It had always been easy for Jason to go back home without taking any burden of the conversations he had had at the coffee shop. But this time it was different. He did carry back a lot of conversation with him. Rather all of it. While driving back home, he was surprised that the only thing he was thinking was about the conversation he just had with Mandeep. The rule was broken. He was pierced. But he was enjoying the same. Especially, it gave him a chance to reflect back upon his own life, his own passion/s, and his own promises. ‘May be there is a Mandeep in each one of us. May be we don’t recognize him. May be we ignore him. May be we let him wither away’, thoughts crossed his mind like fast paced cars on long, deserted highway.
At home, he picked up a book to divert his mind. Barely two pages into the book and he started thinking about his last trip to Mcleodganj, before few years. He was by himself in the last tour. He had spent some four-five days just talking, observing and photographing people and the surroundings. He used to go to coffee-lane (main market opposite the mountains where there were various coffee shops – coffee lane was the name he had coined) very often. He was curiously trying to recall if he had come across Mandeep or the aroma of his coffee then in Mcleodganj. But he failed to remember. Lots of questions started whirling in his mind – some of them were related to Mandeep and some of them related to him. He was again surprised that he was thinking that Mandeep would also have answers to the questions that were related to Jason himself.  He decided to meet Mandeep again as against his rule of not trying to get into a second conversation with the same person.

Over next few weeks, many conversations happened between both of them. One followed by another. But somehow each conversation was like a fresh start.

“It is all about the beans. And ofcourse you would know that Arabica is preferred over Robusta. But in Mcleodganj we had to use Robusta a lot as we had to be economical. I hated it but there was no option. Here also it is not hundred percent Arabica but a combination of sorts”, Mandeep loved talking about coffee.

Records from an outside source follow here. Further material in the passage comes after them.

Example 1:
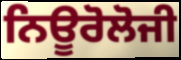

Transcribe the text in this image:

ਨਿਊਰੋਲੋਜੀ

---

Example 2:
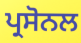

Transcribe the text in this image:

ਪ੍ਰਸੋਨਲ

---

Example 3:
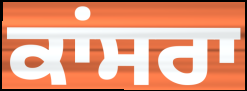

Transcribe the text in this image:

ਕਾਂਸਰਾ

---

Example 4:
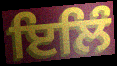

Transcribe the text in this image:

ਇਲਿੰ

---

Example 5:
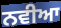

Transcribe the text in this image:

ਨਵੀਆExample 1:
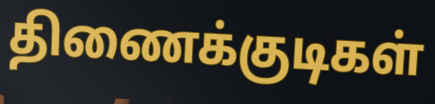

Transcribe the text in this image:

திணைக்குடிகள்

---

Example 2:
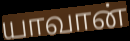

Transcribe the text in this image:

யாவான்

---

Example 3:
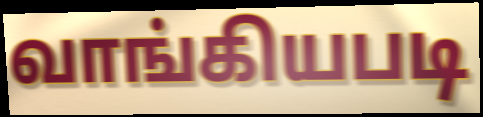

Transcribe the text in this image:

வாங்கியபடி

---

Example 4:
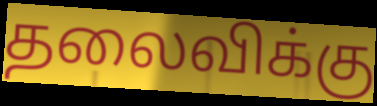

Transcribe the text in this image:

தலைவிக்கு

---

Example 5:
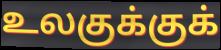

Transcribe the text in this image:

உலகுக்குக்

“Just assume for a while that you don’t get to have your coffee shop, then do you have any back-up plans?” to which Mandeep had replied, “I don’t have one. And I hope I don’t need one.”

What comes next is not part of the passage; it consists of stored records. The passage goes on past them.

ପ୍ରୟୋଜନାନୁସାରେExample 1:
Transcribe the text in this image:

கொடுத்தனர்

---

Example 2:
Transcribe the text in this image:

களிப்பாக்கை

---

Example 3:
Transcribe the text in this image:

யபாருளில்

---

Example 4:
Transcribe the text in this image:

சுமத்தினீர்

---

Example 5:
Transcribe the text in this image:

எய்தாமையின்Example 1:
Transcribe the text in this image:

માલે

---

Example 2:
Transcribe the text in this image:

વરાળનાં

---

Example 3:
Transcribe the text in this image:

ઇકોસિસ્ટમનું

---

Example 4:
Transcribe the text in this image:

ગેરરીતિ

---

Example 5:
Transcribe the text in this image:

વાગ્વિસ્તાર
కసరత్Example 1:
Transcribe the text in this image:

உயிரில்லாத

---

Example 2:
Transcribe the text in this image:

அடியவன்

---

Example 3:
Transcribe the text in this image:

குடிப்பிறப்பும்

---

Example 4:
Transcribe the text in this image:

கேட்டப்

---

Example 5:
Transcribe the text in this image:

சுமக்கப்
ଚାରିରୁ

“So what did you want to do when you were of my age, Jason?” Jason knew that someday this question will come and he would hate that part of his conversation with Mandeep. But he liked being honest with Mandeep. We tend to be honest in front of the people whom we think are innocuous. It is a method to reduce the guilt of consistent dishonesty. “At your age I had not thought of what I wanted to do. But I have made myself believe that I do have an aim of getting into auto-accessory business and be successful. But frankly speaking I should have started something on that by now. I haven’t.”

Such random conversations kept happening for few weeks.

One day it again rained heavily. Liked the way it had rained when Jason had met Mandeep for the first time. In the last few weeks the rain had sort of showed up less frequently and was less intense. When it rained heavily again, Jason remembered the day he had met Mandeep and was hopeful that the coffee shop would be devoid of visitors and he would be able to chat with Mandeep more freely.

He reached the coffee shop. The aroma inside the shop was not the same.

“Welcome Sir…have a seat. I am sure you would love to have a cup of nice hot cappuccino”, said a man standing behind the counter.

“Hi…I think I will skip today”, Jason said and left in a hurry.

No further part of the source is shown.